## Supplied passage

"""

Horse racing venue in Auckland, New Zealand

Avondale Racecourse is a horse racing venue in Avondale, Auckland, New Zealand. First established in 1888, the racecourse has been used as a military training facility and as a temporary hospital. Currently the racecourse is used as a venue for the Avondale Jockey Club, sports fields for rugby union, rugby league, soccer and cricket, as a location of the Avondale Sunday Markets.

== History ==

The racecourse was first opened in 1888, with the original grandstand replaced in 1902. During the First World War, the racecourse was used as a military camp for the 3rd (Auckland) Mounted Rifles from 1912, and from 1913 as an airfield. On 13 April 1913, Frederik E. Sandford flew the rebuilt biplane Manurewa at the racecourse; a biplane formerly owned and flown by the Walsh Brothers before it crashed. After the war, the racecourse became a temporary hospital for the 1918 flu pandemic. In 1923, the site was used for motorcycle races. During World War II, the racecourse was again put into use as a training facility.

"""

Keypoint coordinate data
"""

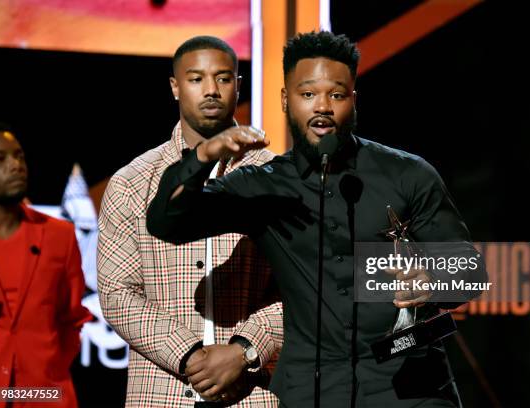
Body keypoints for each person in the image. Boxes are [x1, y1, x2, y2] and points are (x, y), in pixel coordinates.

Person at [146, 31, 487, 407]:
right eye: (307, 94)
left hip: (411, 386)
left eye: (336, 95)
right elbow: (169, 223)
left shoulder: (408, 174)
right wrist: (200, 159)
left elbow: (470, 272)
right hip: (314, 390)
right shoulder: (265, 186)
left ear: (353, 101)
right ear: (286, 100)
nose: (322, 106)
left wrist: (434, 278)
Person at [97, 36, 283, 408]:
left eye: (223, 78)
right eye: (197, 79)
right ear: (175, 87)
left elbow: (304, 286)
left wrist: (244, 349)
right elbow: (117, 292)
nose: (211, 90)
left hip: (254, 391)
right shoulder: (133, 180)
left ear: (238, 86)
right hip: (161, 391)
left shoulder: (277, 176)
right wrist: (190, 355)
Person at [0, 122, 92, 408]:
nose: (15, 166)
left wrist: (47, 371)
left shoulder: (59, 235)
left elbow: (72, 317)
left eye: (19, 156)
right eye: (0, 159)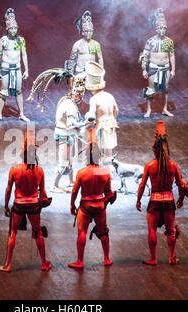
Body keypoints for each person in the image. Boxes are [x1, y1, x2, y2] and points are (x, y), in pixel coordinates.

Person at [136, 121, 188, 265]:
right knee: (171, 230)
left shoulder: (150, 165)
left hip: (155, 200)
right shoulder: (173, 165)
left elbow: (142, 185)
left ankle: (153, 258)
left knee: (152, 230)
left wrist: (139, 200)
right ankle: (172, 257)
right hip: (169, 200)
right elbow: (180, 184)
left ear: (155, 150)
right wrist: (181, 198)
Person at [0, 129, 52, 272]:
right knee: (38, 233)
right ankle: (43, 263)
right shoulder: (39, 171)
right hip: (33, 205)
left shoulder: (15, 170)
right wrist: (43, 202)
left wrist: (5, 206)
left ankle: (8, 264)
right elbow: (43, 193)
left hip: (19, 205)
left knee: (13, 233)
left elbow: (9, 189)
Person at [69, 128, 116, 269]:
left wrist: (72, 205)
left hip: (85, 205)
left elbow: (75, 191)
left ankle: (80, 261)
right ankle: (107, 259)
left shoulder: (82, 172)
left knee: (82, 232)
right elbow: (109, 192)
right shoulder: (105, 172)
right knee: (103, 232)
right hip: (100, 205)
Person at [0, 8, 29, 122]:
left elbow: (24, 55)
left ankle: (21, 113)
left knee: (18, 91)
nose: (13, 30)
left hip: (17, 69)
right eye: (11, 28)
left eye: (15, 28)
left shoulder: (21, 40)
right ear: (7, 29)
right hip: (5, 69)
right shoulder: (3, 40)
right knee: (4, 92)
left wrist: (26, 70)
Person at [138, 8, 175, 117]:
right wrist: (144, 69)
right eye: (160, 28)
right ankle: (149, 109)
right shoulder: (150, 41)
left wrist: (173, 69)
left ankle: (164, 109)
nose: (163, 30)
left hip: (165, 68)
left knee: (166, 89)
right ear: (156, 29)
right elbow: (144, 56)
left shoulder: (169, 42)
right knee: (151, 90)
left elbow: (172, 55)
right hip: (154, 68)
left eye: (164, 28)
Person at [86, 61, 118, 167]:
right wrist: (113, 119)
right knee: (108, 149)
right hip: (111, 124)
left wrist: (87, 121)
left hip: (101, 126)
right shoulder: (110, 96)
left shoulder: (94, 99)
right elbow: (116, 109)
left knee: (100, 147)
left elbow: (91, 114)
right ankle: (109, 168)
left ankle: (104, 169)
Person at [65, 11, 103, 75]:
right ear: (82, 32)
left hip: (92, 73)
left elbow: (100, 58)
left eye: (91, 31)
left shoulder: (96, 44)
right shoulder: (77, 44)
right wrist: (70, 74)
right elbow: (72, 60)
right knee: (79, 84)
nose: (89, 33)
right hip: (80, 72)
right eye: (87, 31)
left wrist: (101, 73)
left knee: (92, 85)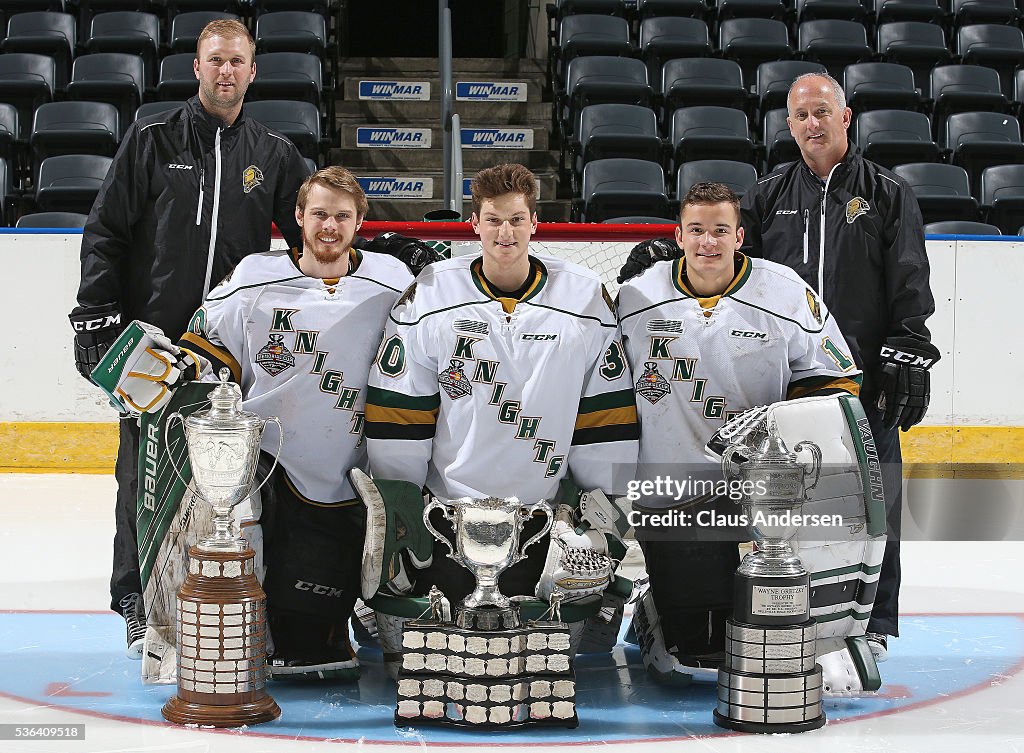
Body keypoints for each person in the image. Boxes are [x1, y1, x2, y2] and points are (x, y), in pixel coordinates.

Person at [617, 73, 940, 662]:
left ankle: (872, 625)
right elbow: (735, 268)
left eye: (822, 112)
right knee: (789, 505)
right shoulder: (769, 193)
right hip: (783, 377)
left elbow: (909, 279)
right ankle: (780, 615)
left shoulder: (889, 193)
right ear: (787, 126)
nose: (811, 125)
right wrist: (671, 260)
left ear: (846, 117)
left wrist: (909, 344)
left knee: (869, 497)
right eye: (799, 116)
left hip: (861, 373)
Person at [93, 166, 414, 680]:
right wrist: (171, 368)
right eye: (319, 215)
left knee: (335, 622)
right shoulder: (253, 277)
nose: (329, 227)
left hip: (357, 468)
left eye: (342, 216)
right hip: (270, 465)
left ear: (360, 222)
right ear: (298, 217)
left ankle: (365, 613)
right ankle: (222, 644)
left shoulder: (391, 280)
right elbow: (210, 347)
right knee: (249, 573)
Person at [68, 19, 312, 658]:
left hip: (231, 352)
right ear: (196, 68)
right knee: (142, 475)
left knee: (230, 482)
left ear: (252, 72)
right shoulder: (152, 141)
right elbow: (107, 232)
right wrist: (95, 313)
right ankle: (135, 601)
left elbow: (316, 238)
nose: (226, 72)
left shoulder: (275, 155)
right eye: (215, 61)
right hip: (151, 346)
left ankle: (231, 597)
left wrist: (375, 254)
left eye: (237, 62)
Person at [617, 181, 866, 684]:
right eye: (697, 231)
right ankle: (657, 605)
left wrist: (785, 437)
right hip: (670, 486)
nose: (708, 242)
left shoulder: (786, 291)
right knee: (696, 647)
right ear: (679, 235)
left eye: (720, 230)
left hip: (759, 487)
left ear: (739, 235)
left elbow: (838, 381)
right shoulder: (636, 297)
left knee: (765, 615)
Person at [363, 163, 639, 605]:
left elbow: (604, 414)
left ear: (535, 223)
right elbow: (402, 409)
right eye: (493, 220)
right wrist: (402, 504)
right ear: (474, 224)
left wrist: (603, 507)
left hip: (544, 517)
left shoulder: (583, 296)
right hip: (446, 516)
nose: (504, 232)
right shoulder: (432, 293)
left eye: (516, 219)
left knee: (550, 642)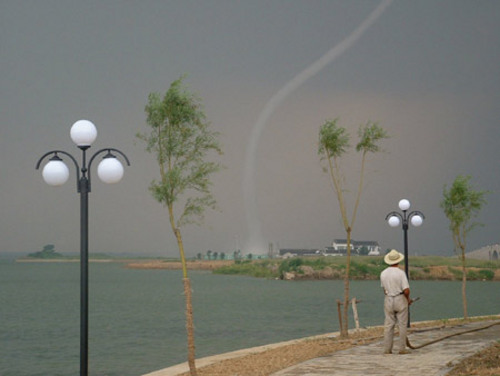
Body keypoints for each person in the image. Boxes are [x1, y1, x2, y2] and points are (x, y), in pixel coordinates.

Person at [380, 249, 412, 354]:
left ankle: (387, 349)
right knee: (402, 325)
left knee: (389, 325)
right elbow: (406, 290)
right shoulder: (401, 273)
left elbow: (384, 289)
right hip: (400, 298)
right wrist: (408, 300)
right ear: (398, 261)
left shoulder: (383, 273)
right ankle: (402, 349)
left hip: (388, 299)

"""

## To do
A. Decide whether each statement agrees with the Avondale Racecourse text. Answer yes or no for each and quote the deciding words. (i) The racecourse's original grandstand was replaced in 1902. (ii) The racecourse began serving as an airfield in 1912. (iii) After the First World War, the racecourse became a temporary hospital for the 1918 flu pandemic.
B. Proceed with the Avondale Racecourse text, starting after its final sentence.

## Answers by item
A.
(i) Yes: "with the original grandstand replaced in 1902."
(ii) No: "and from 1913 as an airfield."
(iii) Yes: "After the war, the racecourse became a temporary hospital for the 1918 flu pandemic."

B.
In 1989 the Avondale Jockey Club sold off a large portion of land, which was re-developed as housing.

Attendance at racecourse events have declined in the 21st century, however the venue has been renewed attendance due to the refurbishment of the Ellerslie Racecourse. The Avondale Jockey Club's thoroughbred racing licence ends in 2026.

== Avondale Sunday Market==

The Avondale Sunday Market is one of the largest regular markets in New Zealand, first established in the 1970s, and developed due to the growth of migration of different ethnic groups to Auckland.